The most recent draft includes seven goals: simplify and standardize the application and filing process; create a streamlined process for review and decision making; allow states to consider regional benefits; minimize impediments and delays to the siting of interstate transmission lines; promote regional collaborative decision-making while providing the opportunity for public review and comments; preserve state sovereignty with respect to interstate transmission line siting; and create a forum for federal agencies and tribes to become part of the siting review process simultaneously with states.
The compact would create three levels of organization: a state project review panel (SPRP) within each member state to coordinate the views of different agencies and interests within the state; a combined multi-state siting authority (CMSSA) authorized to make siting decisions for that project; and an interstate compact commission (ICC), which provides administrative support and rulemaking capability.
A developer of a multi-state project that chooses to apply under the compact will only have to file one application with one of the states the project touches. That state will be responsible for forwarding the application to the other states involved.
Each of the states will then form an SPRP that will include representatives appointed by the governor, the legislature, and the state agency with siting authority.
Draft language includes provisions intended to expedite the process, including the convening of the CMSSA to review the application, providing that the initial application review process will be completed within 60 days of filing, and that the first hearing be held within 90 days of the initial filing.
Preliminary language requires that a second CMSSA meeting take place no more than 30 days after the initial decision on completeness. The second meeting will assess the merits of the application, including the proposed route, regional and national energy needs, and costs.
At least one public comment hearing shall be held in each of the affected member states, and must be competed within 120 days of the initial application filing.
The draft compact requires the CMSSA to conduct an evidentiary hearing, and to issue conditional or final approval “within 270 days of the filing of the application unless the applicant and the CMSSA agree to a different timeline.”
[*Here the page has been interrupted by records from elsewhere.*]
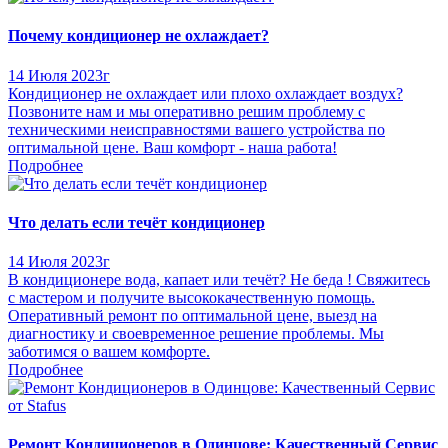
Почему кондиционер не охлаждает?
14 Июля 2023г
Кондиционер не охлаждает или плохо охлаждает воздух?
Позвоните нам и мы оперативно решим проблему с
техническими неисправностями вашего устройства по
оптимальной цене. Ваш комфорт - наша работа!
Подробнее
Что делать если течёт кондиционер
14 Июля 2023г
В кондиционере вода, капает или течёт? Не беда ! Свяжитесь
с мастером и получите высококачественную помощь.
Оперативный ремонт по оптимальной цене, выезд на
диагностику и своевременное решение проблемы. Мы
заботимся о вашем комфорте.
Подробнее
Ремонт Кондиционеров в Одинцове: Качественный Сервис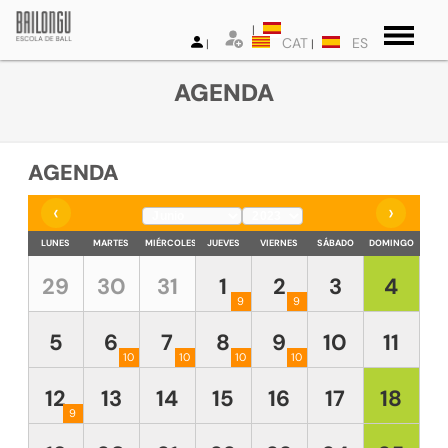
CAT
ES
AGENDA
AGENDA
‹
›
LUNES
MARTES
MIÉRCOLES
JUEVES
VIERNES
SÁBADO
DOMINGO
29
30
31
1
2
3
4
9
9
5
6
7
8
9
10
11
10
10
10
10
12
13
14
15
16
17
18
9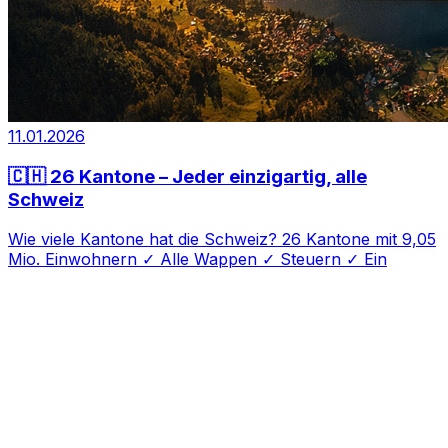
11.01.2026
🇨🇭 26 Kantone – Jeder einzigartig, alle
Schweiz
Wie viele Kantone hat die Schweiz? 26 Kantone mit 9,05
Mio. Einwohnern ✓ Alle Wappen ✓ Steuern ✓ Ein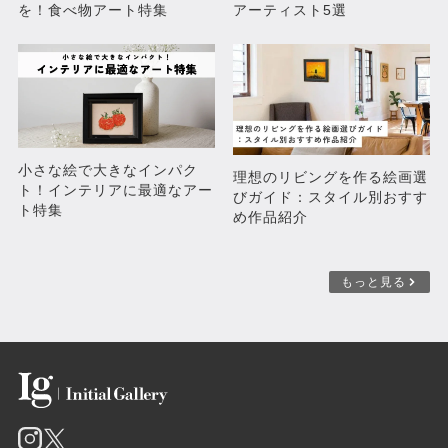
を！食べ物アート特集
アーティスト5選
kemonography(curtain)
菌糸のカタチ
¥82,500
¥82,500
小さな絵で大きなインパク
理想のリビングを作る絵画選
ト！インテリアに最適なアー
びガイド：スタイル別おすす
ト特集
め作品紹介
もっと見る
共有の融合
borderline pink
¥82,500
¥82,500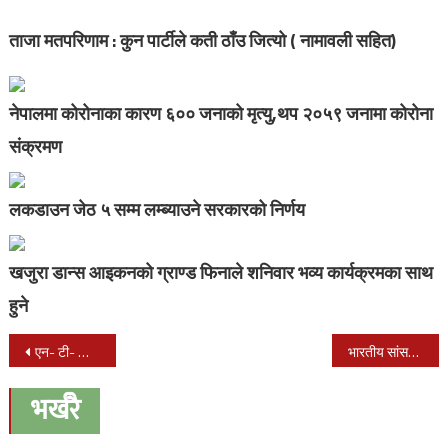
ताजा मतपरिणाम : कुन पार्टीले कती ठाँउ जित्यो ( नामावली सहित)
नेपालमा कोरोनाका कारण ६०० जनाको मृत्यु,थप २०५९ जनामा कोरोना
संक्रमण
लकडाउन जेठ ५ सम्म लम्ब्याउने सरकारको निर्णय
खजुरा डान्स आइकनको ग्राण्ड फिनाले शनिवार भव्य कार्यक्रमका साथ
हुने
Post
एन- टी- सी- कलेजका विद्यार्थीहरुद्वारा हस्तकला चित्रकला प्रदशनी
भारतीय सांसद कीर्ति आजादलाई नेपालको दुश्मन घोषणा गर्न निधिको माग
navigation
भर्खरै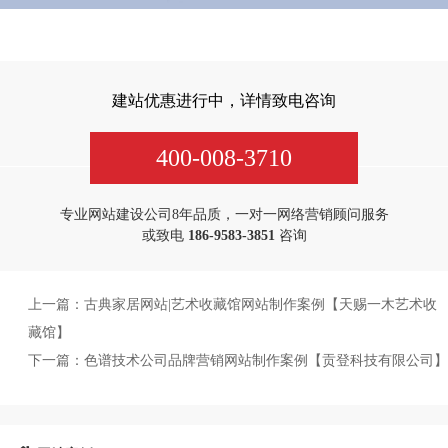
建站优惠进行中，详情致电咨询
400-008-3710
专业网站建设公司8年品质，一对一网络营销顾问服务
或致电
186-9583-3851
咨询
上一篇：
古典家居网站|艺术收藏馆网站制作案例【天赐一木艺术收
藏馆】
下一篇：
色谱技术公司品牌营销网站制作案例【贡登科技有限公司】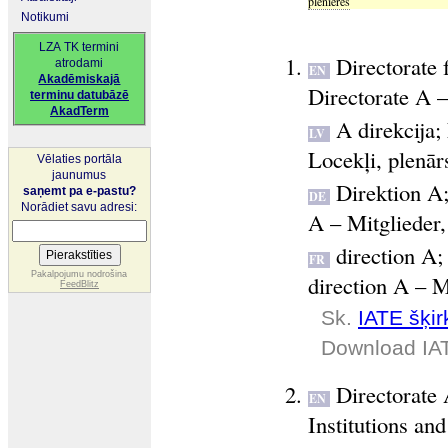
plenières
Notikumi
LZA TK termini
Directorate 
atrodami
EN
Akadēmiskajā
Directorate A 
terminu datubāzē
AkadTerm
A direkcija
;
LV
Locekļi, plenārs
Vēlaties portāla
jaunumus
Direktion A
saņemt pa e-pastu?
DE
Norādiet savu adresi:
A – Mitglieder,
direction A
FR
Pakalpojumu nodrošina
direction A – M
FeedBlitz
Sk.
IATE šķirk
Download IA
Directorate
EN
Institutions and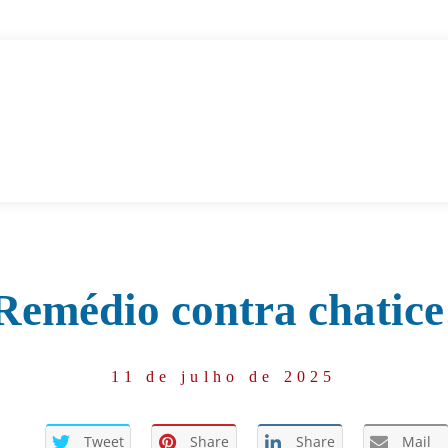
Remédio contra chatice
11 de julho de 2025
Tweet
Share
Share
Mail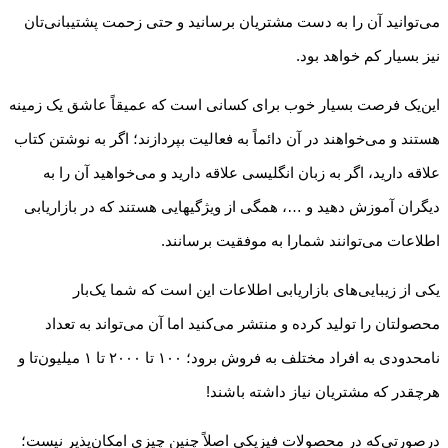
می‌توانید آن را به دست مشتریان برسانید و حتی زحمت پشتیبانی‌تان
نیز بسیار کم خواهد بود.
این‌یک فرصت بسیار خوب برای کسانی است که عمیقاً عاشق یک زمینه
هستند و می‌خواهند در آن دائماً به فعالیت بپردازند؛ اگر به نوشتن کتاب
علاقه دارید، اگر به زبان انگلیسی علاقه دارید و می‌خواهید آن را به
دیگران آموزش دهید و …، همگی از ویژگی­هایی هستند که در بازاریابی
اطلاعات می‌توانند شمارا به موفقیت برسانند.
یکی از زیبایی‌های بازاریابی اطلاعات این است که شما یک‌بار
محصولتان را تولید کرده و منتشر می‌کنید اما آن می‌تواند به تعداد
نامحدودی به افراد مختلف به فروش برود؛ ۱۰۰ تا ۲۰۰۰ تا ۱ میلیون‌تا و
هرچقدر که مشتریان نیاز داشته باشند!
درصورتی‌که در محصولات فیزیکی اصلاً چنین چیزی امکان‌پذیر نیست؛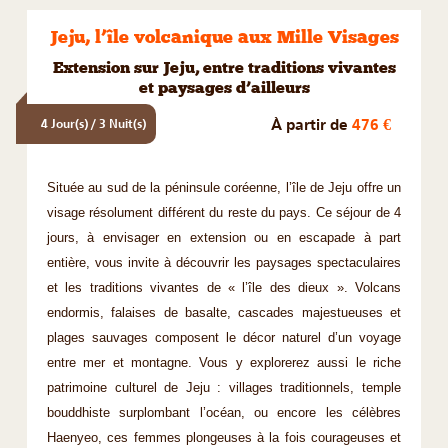
Jeju, l’île volcanique aux Mille Visages
Extension sur Jeju, entre traditions vivantes
et paysages d’ailleurs
À partir de
476 €
4 Jour(s) / 3 Nuit(s)
Située au sud de la péninsule coréenne, l’île de Jeju offre un
visage résolument différent du reste du pays. Ce séjour de 4
jours, à envisager en extension ou en escapade à part
entière, vous invite à découvrir les paysages spectaculaires
et les traditions vivantes de « l’île des dieux ». Volcans
endormis, falaises de basalte, cascades majestueuses et
plages sauvages composent le décor naturel d’un voyage
entre mer et montagne. Vous y explorerez aussi le riche
patrimoine culturel de Jeju : villages traditionnels, temple
bouddhiste surplombant l’océan, ou encore les célèbres
Haenyeo, ces femmes plongeuses à la fois courageuses et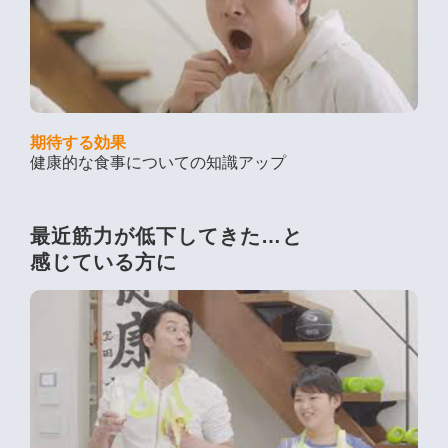
期待する効果
健康的な食事についての知識アップ
最近筋力が低下してきた…と
感じている方に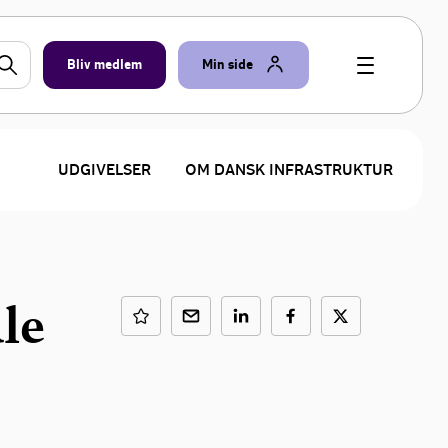
Bliv medlem
Min side
UDGIVELSER
OM DANSK INFRASTRUKTUR
le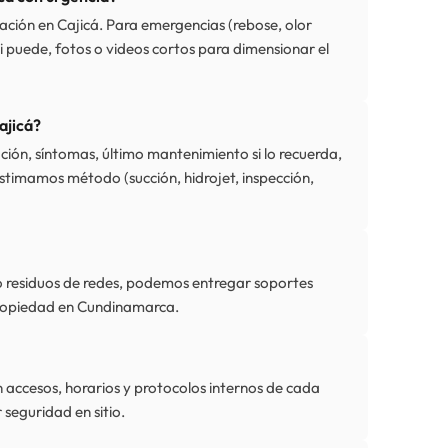
cación en Cajicá. Para emergencias (rebose, olor
i puede, fotos o videos cortos para dimensionar el
ajicá?
lación, síntomas, último mantenimiento si lo recuerda,
estimamos método (succión, hidrojet, inspección,
 o residuos de redes, podemos entregar soportes
opropiedad en Cundinamarca.
 accesos, horarios y protocolos internos de cada
 seguridad en sitio.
Draft language allows for differences from state to state. For example, the compact expressly permits any state, “based upon the rules of the involved states, [to] alter the route for the transmission line within its boundaries by assuming incremental costs.”
The document does not require states to surrender rights, stating that states “may issue orders within its respective jurisdiction and may initiate actions to compel compliance with the provisions of its respective statutes and regulations.”
The document also proposes procedures for resolving disputes administratively, but preserves the rights of aggrieved parties, expressly stating that such parties “shall be entitled to a hearing before the [ICC],” and are entitled to seek judicial review through district courts once administrative remedies are exhausted.
For his part, Koppelman is optimistic about the prospects for the compact.
“Compacts are always a little bit of a ‘tug-and-pull’ with regard to state sovereignty and interstate authority and cooperation,” he said. “You could make the argument that you’re giving up a bit of authority within the borders of your state [by signing on to the compact], but on the other hand, [states] are gaining authority where we have none because our sovereignty ends at our borders.”
Staff from CSG’s National Center for Interstate Compacts will host a session on the compact in conjunction with CSG’s National Conference Nov. 30-Dec. 3 in Austin, Texas. Once compact language is finalized, it will be presented to state legislatures for their consideration and action. That step is anticipated starting in 2013.